- Artist: David Adickes
- Year: 1983
- Type: Sculpture
- Medium: Steel and concrete
- Dimensions: 11 m (36 ft)
- Weight: 25 tons
- Location: Houston, Texas, United States; 29°45′46.3″N 95°21′54.4″W﻿ / ﻿29.762861°N 95.365111°W;

= Virtuoso (sculpture) =

Sculpture in Houston, Texas, U.S.

Virtuoso is a 36-foot-tall, 25-ton outdoor concrete sculptural group by David Adickes. It was installed in 1983 on the outskirts of the Theater District in downtown Houston next to the Lyric Centre building. It was commissioned as a work that "paid homage to music, dance and performing arts".

==Description==
Viewed from the intersection of Prairie and Smith Streets, the sculpture is a gigantic cello being played by a virtuoso who is invisible except for his head and hands. Behind the sculpture adjacent to the Lyric Centre, a life-sized trio of abstract musicians including a violinist, bass, and flute player accompany the giant cellist. The work is equipped with an integrated sound system that plays classical music for passing pedestrians.

==History==
Virtuoso, the artist's favorite work, was his first large-scale sculpture to garner major public exposure. It initially was controversial with critics and many residents panning the sculpture; however, with time, it has been embraced as an iconic landmark.

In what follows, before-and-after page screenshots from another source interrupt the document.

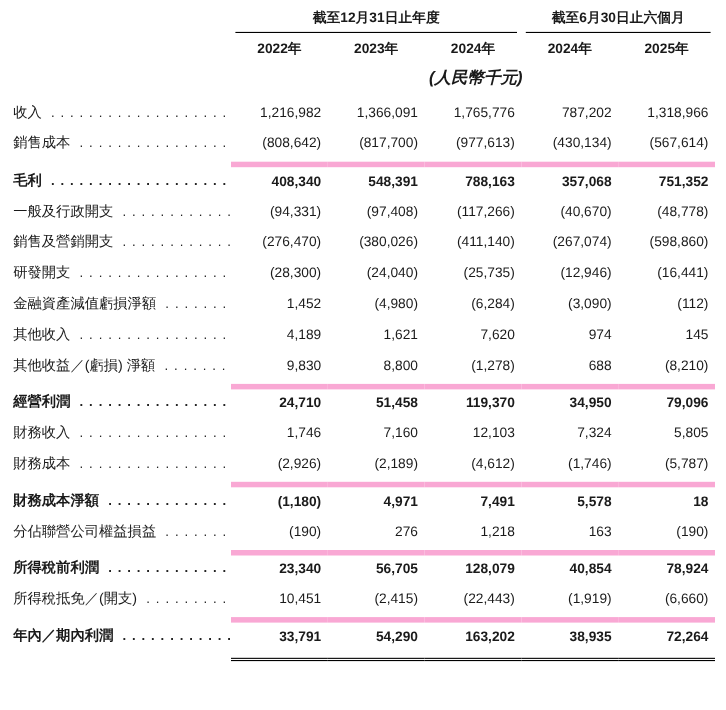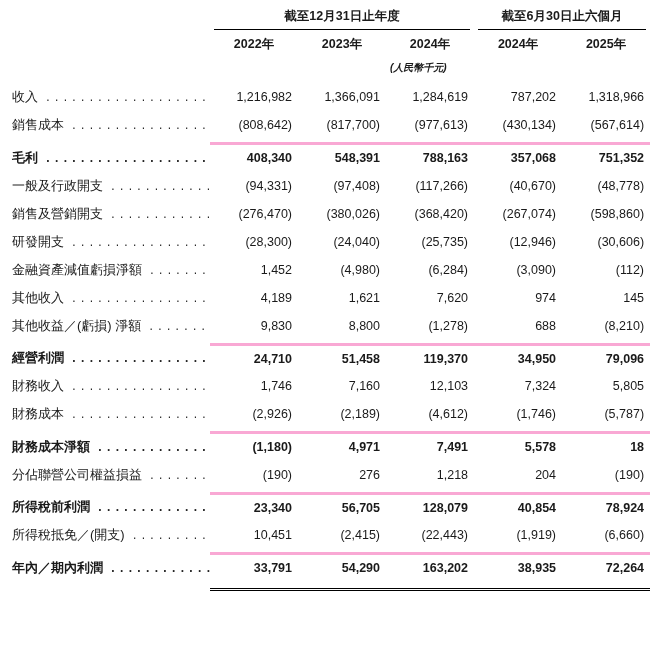--- a/index.html
+++ b/index.html
@@ -49,8 +49,8 @@
     margin-top: 48px;
   }
   .subnote {
-    text-align: left;
-    font-size: 10px;
+    text-align: right;
+    font-size: 15px;
     font-style: italic;
     padding: 2px 4px;
     white-space: nowrap;

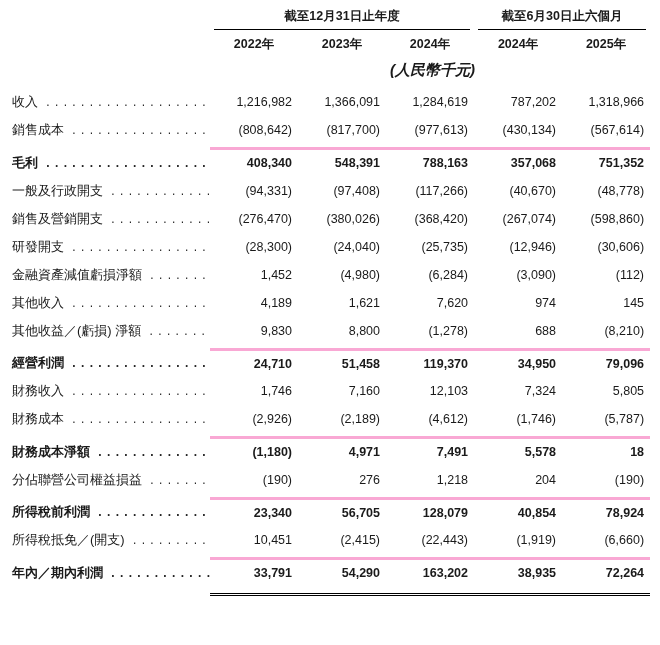--- a/index.html
+++ b/index.html
@@ -129,7 +129,7 @@
           <td class="lbl"><span>收入</span><span class="dots"> . . . . . . . . . . . . . . . . . . . . . . . . . . . . . . .</span></td>
           <td class="val">1,216,982</td>
           <td class="val">1,366,091</td>
-          <td class="val">1,284,619</td>
+          <td class="val">1,765,776</td>
           <td class="val">787,202</td>
           <td class="val">1,318,966</td>
         </tr>

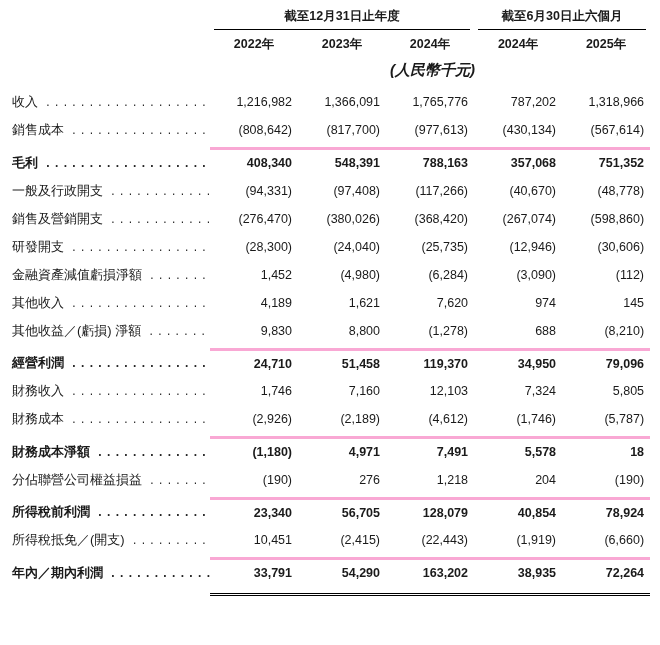--- a/index.html
+++ b/index.html
@@ -76,7 +76,7 @@
   tr.bold td { font-weight: bold; }
   tr.bold td.lbl { font-weight: bold; }
   
-  td.rule-top { border-top: 3px solid #f9a8d4; }
+  td.rule-top { border-top: 5px solid #f9a8d4; }
   .dbl-bottom { border-bottom: 3px double #000; }
   .spacer td { height: 6px; padding: 0; }
   .smallspacer td { height: 3px; padding: 0; }

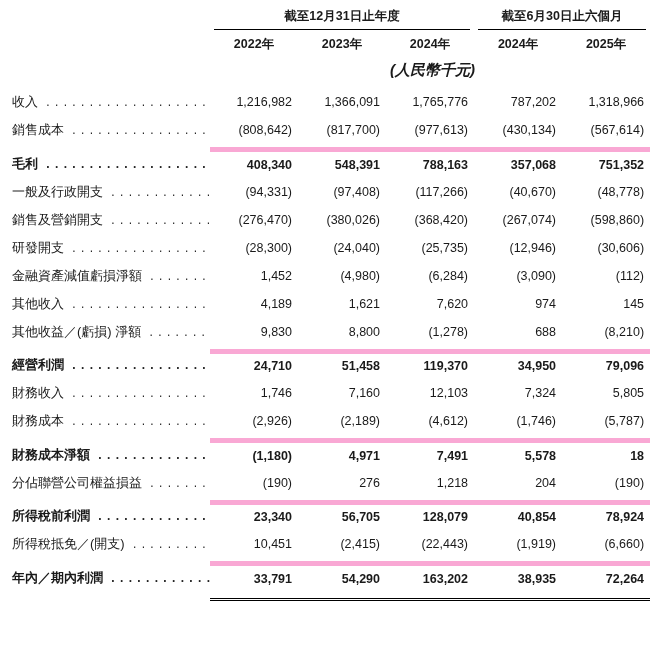--- a/index.html
+++ b/index.html
@@ -164,7 +164,7 @@
           <td class="lbl"><span>銷售及營銷開支</span><span class="dots"> . . . . . . . . . . . . . . . . . . . . . . . . . . . . . . .</span></td>
           <td class="val">(276,470)</td>
           <td class="val">(380,026)</td>
-          <td class="val">(368,420)</td>
+          <td class="val">(411,140)</td>
           <td class="val">(267,074)</td>
           <td class="val">(598,860)</td>
         </tr>

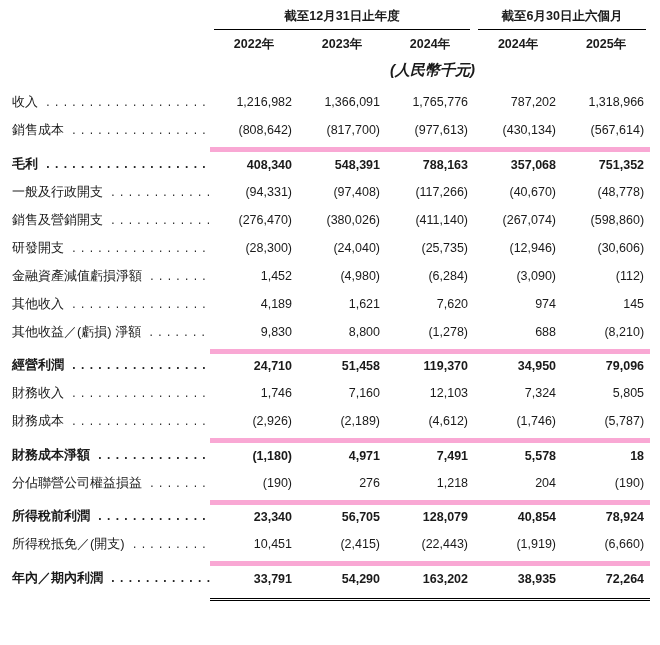--- a/index.html
+++ b/index.html
@@ -174,7 +174,7 @@
           <td class="val">(24,040)</td>
           <td class="val">(25,735)</td>
           <td class="val">(12,946)</td>
-          <td class="val">(30,606)</td>
+          <td class="val">(16,441)</td>
         </tr>
         <tr>
           <td class="lbl"><span>金融資產減值虧損淨額</span><span class="dots"> . . . . . . . . . . . . . . . . . . . . . . . . . . . . . . .</span></td>

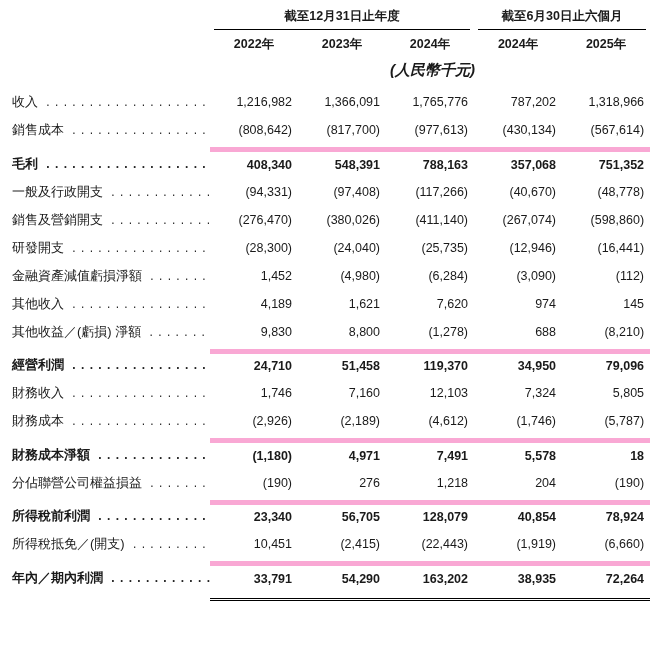--- a/index.html
+++ b/index.html
@@ -243,7 +243,7 @@
           <td class="val">(190)</td>
           <td class="val">276</td>
           <td class="val">1,218</td>
-          <td class="val">204</td>
+          <td class="val">163</td>
           <td class="val">(190)</td>
         </tr>
         <tr class="smallspacer">

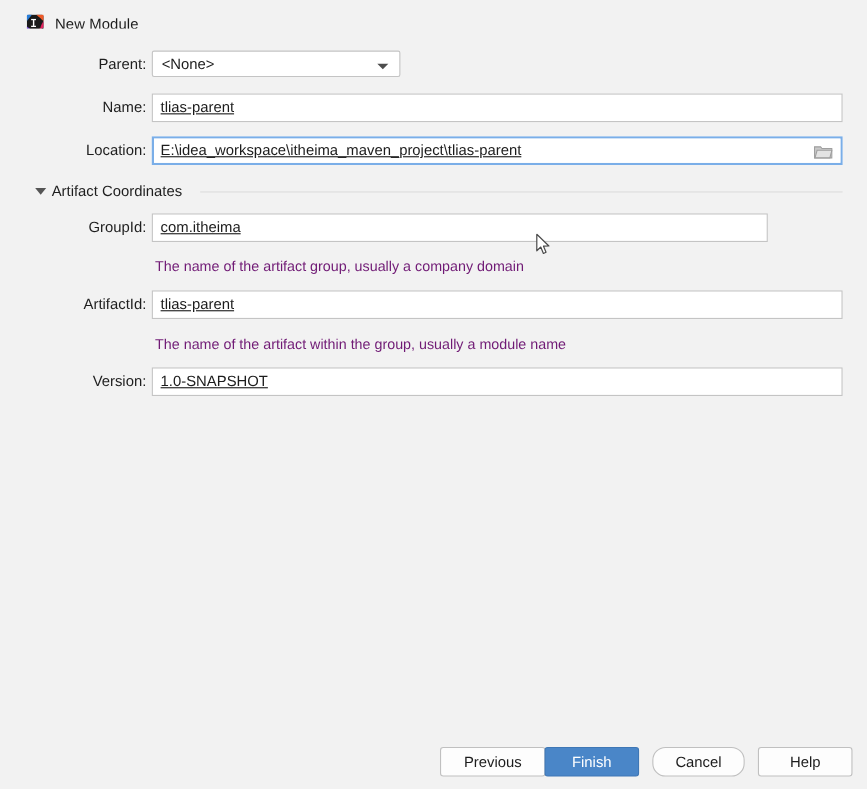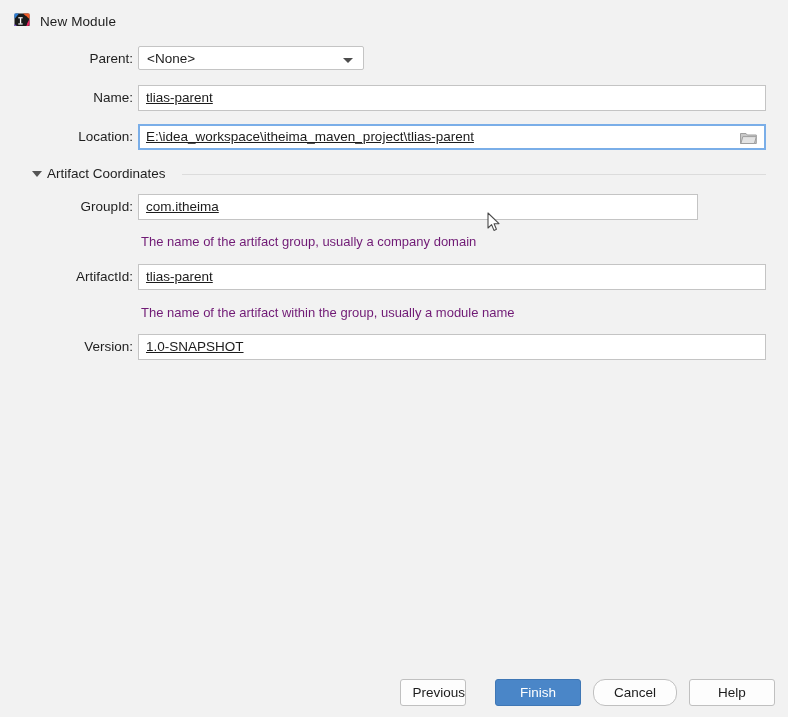--- a/index.html
+++ b/index.html
@@ -25,7 +25,7 @@
     background: #f2f2f2;
     display: flex;
     align-items: center;
-    padding-left: 14px;
+    padding-left: 24px;
     box-sizing: border-box;
   }
   #titlebar .app-icon {

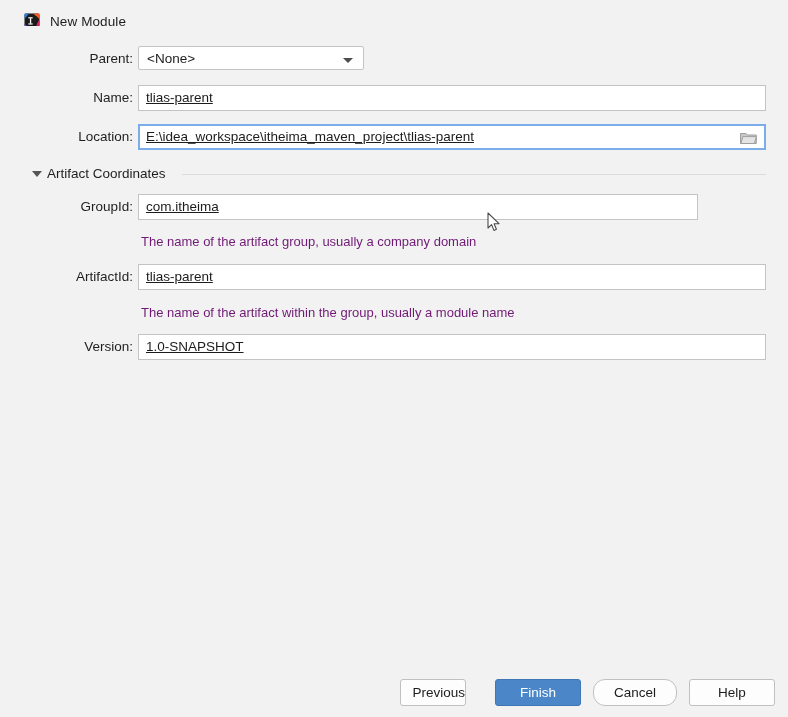--- a/index.html
+++ b/index.html
@@ -294,7 +294,7 @@
     <path d="M1 1 L1 16 L4.6 12.6 L7 18.4 L9.4 17.3 L7.1 11.8 L12 11.6 Z" fill="#ffffff" stroke="#4a4a4a" stroke-width="1.1" stroke-linejoin="round"></path>
   </svg>
 
-  <div class="dlg-button" style="left:400px; top:653px; width:66px;text-align:right;">Previous</div>
+  <div class="dlg-button" style="left:400px; top:653px; width:96px;">Previous</div>
   <div class="dlg-button primary" style="left:495px; top:653px; width:86px;">Finish</div>
   <div class="dlg-button" style="left:593px; top:653px; width:84px;border-radius:12px;">Cancel</div>
   <div class="dlg-button" style="left:689px; top:653px; width:86px;">Help</div>

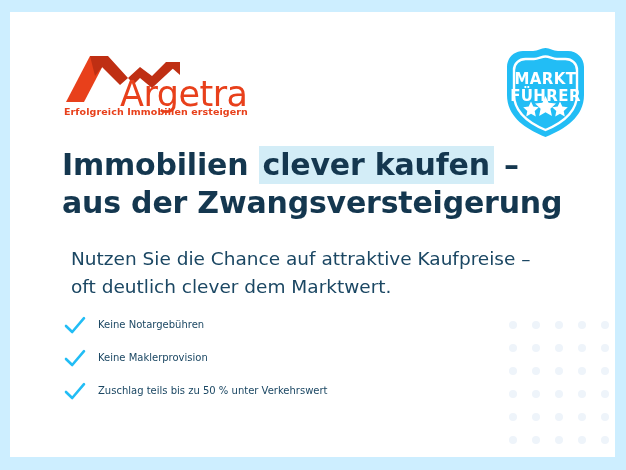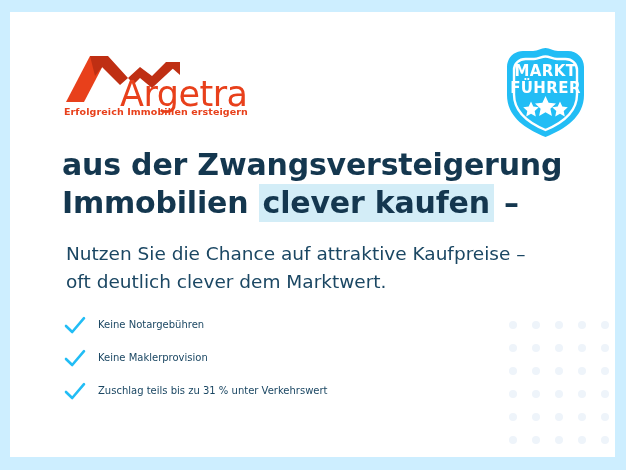--- a/index.html
+++ b/index.html
@@ -102,7 +102,7 @@
     font-family: "DejaVu Sans", sans-serif;
     pointer-events: none;
   }
-  .badge-text .l1 { display: block; font-size: 15px; letter-spacing: 0.4px; }
+  .badge-text .l1 { display: block; font-size: 15px; letter-spacing: 0.4px; margin-top: 8px; }
   .badge-text .l2 { display: block; font-size: 15px; letter-spacing: 0.4px; margin-top: 2px; }
 
   

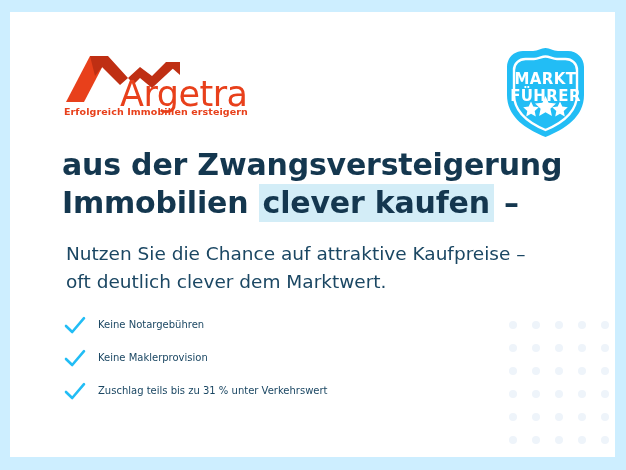--- a/index.html
+++ b/index.html
@@ -235,8 +235,8 @@
   </div>
 
   <h1 class="headline">
+    <span class="hl-line"><span>Immobilien </span><span class="hl-hi">clever kaufen</span><span> –</span></span>
     <span class="hl-line">aus der Zwangsversteigerung</span>
-    <span class="hl-line"><span>Immobilien </span><span class="hl-hi">clever kaufen</span><span> –</span></span>
   </h1>
 
   <p class="subhead">

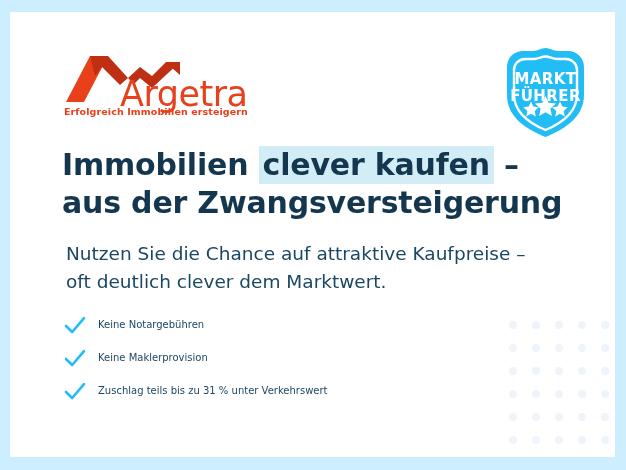--- a/index.html
+++ b/index.html
@@ -130,7 +130,7 @@
     position: absolute;
     left: 52px;
     top: 224px;
-    margin: 4px;
+    margin: 9px;
     font-size: 18.5px;
     line-height: 1.5;
     color: #1b4763;

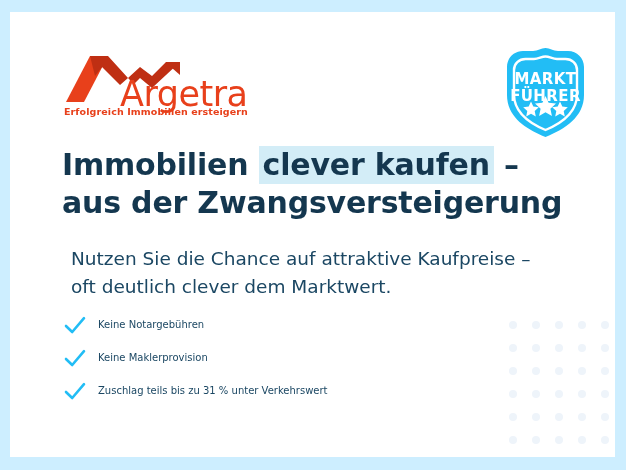--- a/index.html
+++ b/index.html
@@ -261,7 +261,7 @@
       <svg class="check-icon" viewBox="0 0 22 20">
         <path d="M2 11 L8.2 17 L20 3.2" fill="none" stroke="#22bdf5" stroke-width="2.6" stroke-linecap="round" stroke-linejoin="round"></path>
       </svg>
-      <span class="benefit-label">Zuschlag teils bis zu 31 % unter Verkehrswert</span>
+      <span class="benefit-label">Zuschlag teils bis zu 50 % unter Verkehrswert</span>
     </li>
   </ul>
 

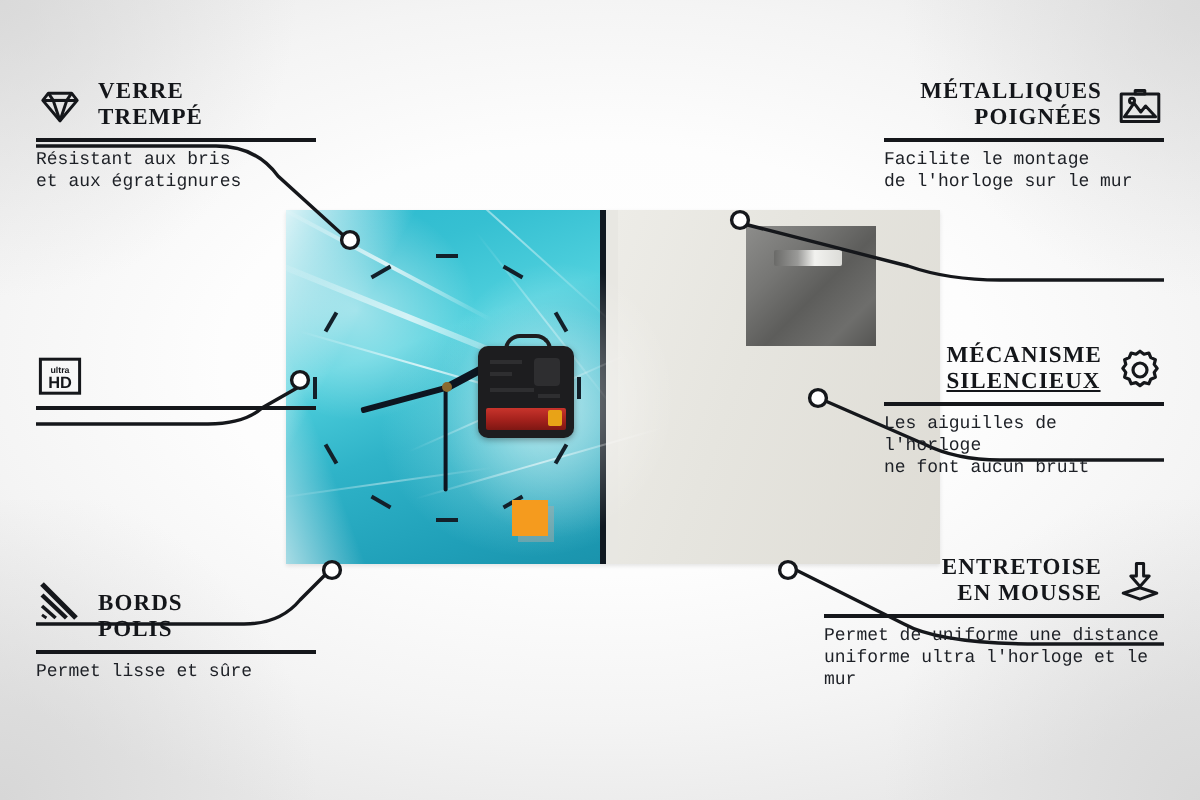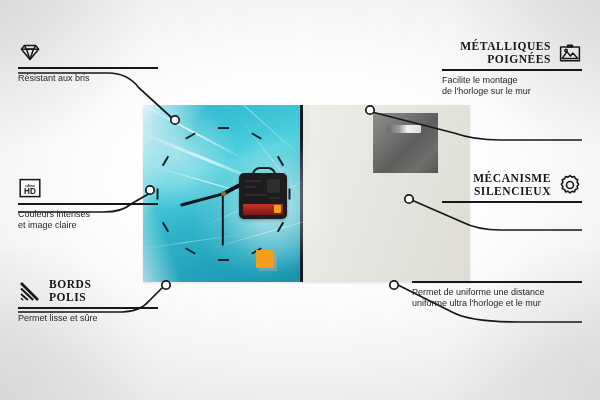--- a/index.html
+++ b/index.html
@@ -177,6 +177,10 @@
             <path d="M8.6 9.2 H15.4"></path>
         </svg>
       </span>
+      <span style="display:block;">
+        <span class="ttl" style="display:block;">VERRE</span>
+        <span class="ttl" style="display:block;">TREMPÉ</span>
+      </span>
     </div>
     <div class="rule"></div>
     <div class="body">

In 2005, the president of the Lyric Centre's property management group ordered the giant cellist's mustache to be painted black without consulting the artist. After Adickes and others in the arts community said it overstepped its bounds in altering the artwork, the property management company provided a bucket truck and paint so that the artist could repaint the mustache white.

In 2017 using laser scanner data and nondestructive testing, the engineering firm Walter P Moore determined that the sculpture weighed 25 tons.